How to compress pointer ? eg. arbitrary bit pointer - algorithm

I'm coding a complex tree data structure, which stores lots of pointers. The pointers themselves occupy lots of space, and this is what I'm expecting to save.
So I'm here to ask whether there are examples on this. E.g.: For 64-bit data type, can I use a 32-bit or less pointer if the data it's pointing to is sure to be continuous?
I found a paper called Transparent Pointer Compression for Linked Data Structures, but I thought there could be a much simpler solution.
Update:
It is an octree. A paper here about this on GPU is GigaVoxels: A Voxel-Based Rendering Pipeline For Efficient Exploration Of Large And Detailed Scenes, they use 15-bit pointers on GPU

Instead of using pointers, use an index into an array. The index can be a short if the array is less than 65536 in length, or int32_t if it's less than 2147483648.
An arbitrary pointer can really be anywhere in memory, so there's no way to shorten it by more than a couple of bits.

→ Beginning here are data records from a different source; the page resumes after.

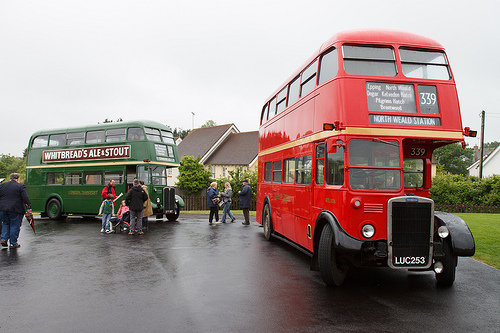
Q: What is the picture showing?
A: It is showing a pavement.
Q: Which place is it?
A: It is a pavement.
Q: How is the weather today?
A: It is overcast.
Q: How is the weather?
A: It is overcast.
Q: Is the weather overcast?
A: Yes, it is overcast.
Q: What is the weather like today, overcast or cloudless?
A: It is overcast.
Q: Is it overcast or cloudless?
A: It is overcast.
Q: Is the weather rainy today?
A: No, it is overcast.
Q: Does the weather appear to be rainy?
A: No, it is overcast.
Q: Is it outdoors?
A: Yes, it is outdoors.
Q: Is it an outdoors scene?
A: Yes, it is outdoors.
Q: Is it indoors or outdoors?
A: It is outdoors.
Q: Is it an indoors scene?
A: No, it is outdoors.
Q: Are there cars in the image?
A: No, there are no cars.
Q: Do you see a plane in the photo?
A: No, there are no airplanes.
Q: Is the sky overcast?
A: Yes, the sky is overcast.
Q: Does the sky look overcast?
A: Yes, the sky is overcast.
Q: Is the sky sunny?
A: No, the sky is overcast.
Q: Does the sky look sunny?
A: No, the sky is overcast.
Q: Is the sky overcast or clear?
A: The sky is overcast.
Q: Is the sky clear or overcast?
A: The sky is overcast.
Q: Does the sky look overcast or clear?
A: The sky is overcast.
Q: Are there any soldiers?
A: No, there are no soldiers.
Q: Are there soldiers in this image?
A: No, there are no soldiers.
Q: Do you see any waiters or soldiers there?
A: No, there are no soldiers or waiters.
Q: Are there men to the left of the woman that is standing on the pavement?
A: Yes, there is a man to the left of the woman.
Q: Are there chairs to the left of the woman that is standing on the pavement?
A: No, there is a man to the left of the woman.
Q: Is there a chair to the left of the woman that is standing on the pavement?
A: No, there is a man to the left of the woman.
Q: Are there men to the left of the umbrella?
A: No, the man is to the right of the umbrella.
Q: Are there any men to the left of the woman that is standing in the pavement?
A: Yes, there is a man to the left of the woman.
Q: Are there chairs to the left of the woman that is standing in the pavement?
A: No, there is a man to the left of the woman.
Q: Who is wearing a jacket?
A: The man is wearing a jacket.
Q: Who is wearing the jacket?
A: The man is wearing a jacket.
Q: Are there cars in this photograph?
A: No, there are no cars.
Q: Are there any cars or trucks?
A: No, there are no cars or trucks.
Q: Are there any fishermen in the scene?
A: No, there are no fishermen.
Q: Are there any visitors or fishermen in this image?
A: No, there are no fishermen or visitors.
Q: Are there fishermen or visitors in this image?
A: No, there are no fishermen or visitors.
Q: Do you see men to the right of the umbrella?
A: Yes, there is a man to the right of the umbrella.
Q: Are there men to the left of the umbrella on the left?
A: No, the man is to the right of the umbrella.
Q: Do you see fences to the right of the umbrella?
A: No, there is a man to the right of the umbrella.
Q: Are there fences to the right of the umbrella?
A: No, there is a man to the right of the umbrella.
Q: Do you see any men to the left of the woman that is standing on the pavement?
A: Yes, there is a man to the left of the woman.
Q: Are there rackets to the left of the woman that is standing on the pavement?
A: No, there is a man to the left of the woman.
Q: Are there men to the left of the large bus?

If the utilization of pointers takes a lot of space:
use an array of pointers, and replaces pointers with indexes in that array. That adds just another indirection. With less than 64k pointers, you need a [short] array (Linux)
Simple implementation
#define MAX_PTR 60000
void *aptr[MAX_PTR];
short nb = 0;
short ptr2index(void *ptr) {
aptr[nb] = ptr;
return (short)nb++;
}
void *index2ptr(short index) {
return aptr[index];
}
... utilization ...
... short next; // in Class
Class *c = new Class();
mystruct->next = ptr2index((void *)c);
...
Class *x = (Class *)index2ptr(otherstruct->next);

One option is to write a custom allocator to allocate big blocks of contiguous memory, and then store your nodes contiguously in there. Each of your nodes can then be referenced by a simple index that can be mapped back to memory using simple pointer arithmetic (e.g.: node_ptr = mem_block_ptr + node_index).
Soon you realise that having multiple of these memory blocks means that you no longer knows in which of them a specific node resides. This is where partitioning comes into scene. You can opt for horizontal and/or vertical partitioning. Both considerably increase the level of complexity, and both have pros and cons (see [1] and [2]).
The key thing here is to ensure that the data is split up in a predictable manner.
References:
Building Scalable Databases: Pros and Cons of Various Database Sharding Schemes
37signals - Mr. Moore gets to punt on sharding

In some cases, you could simply use an array to hold the nodes. A binary tree node at arr[i] would have children from arr[(i*2)+1] to arr[(i+1)*2]. Its parent would be at arr[(i-1)/2], if i != 0. And to figure the real pointer address, of course, you could say &arr[i]. It's actually a rather common implementation for trees that are full by specification, like the tree used for a heap.
In order for a node to know for itself how to find its children, though, you'd likely need either an index or a pointer to the container. (And even then, with only one of the two pieces, you're having to do a bit of hoop-jumping; you really need both pieces in order to do things easily. But having to calculate stuff rather than remembering it, is kinda the price you pay when you're trying not to remember much.) In order to keep stuff reasonably space-efficient, you'd have to dumb down the nodes; make them basically structs, or even just the values, and let the tree class do all the node-finding stuff. It'd just hand out pointers to nodes, and that pointer would be all the container needs to figure out the node's index (and, thus, where its children will be). You'd also have to pass both a tree pointer and a node pointer to any function that wants to traverse the tree.
Note, though, this won't save much space unless your trees are consistently near full (that is, unless most/all of your leaf nodes are at the end). For every leaf node that's not at the bottom of the tree (where the top is the root), you waste something like ((node size) * (tree size / i)) bytes.
If you can't count on the tree being full, or the nodes being in a certain restricted space, then there's not a whole lot to optimize here. The whole point of trees is nodes have pointers to their children; you can fake it with an array, but it must be easy to somehow find a node's children in order to make a tree worthwhile.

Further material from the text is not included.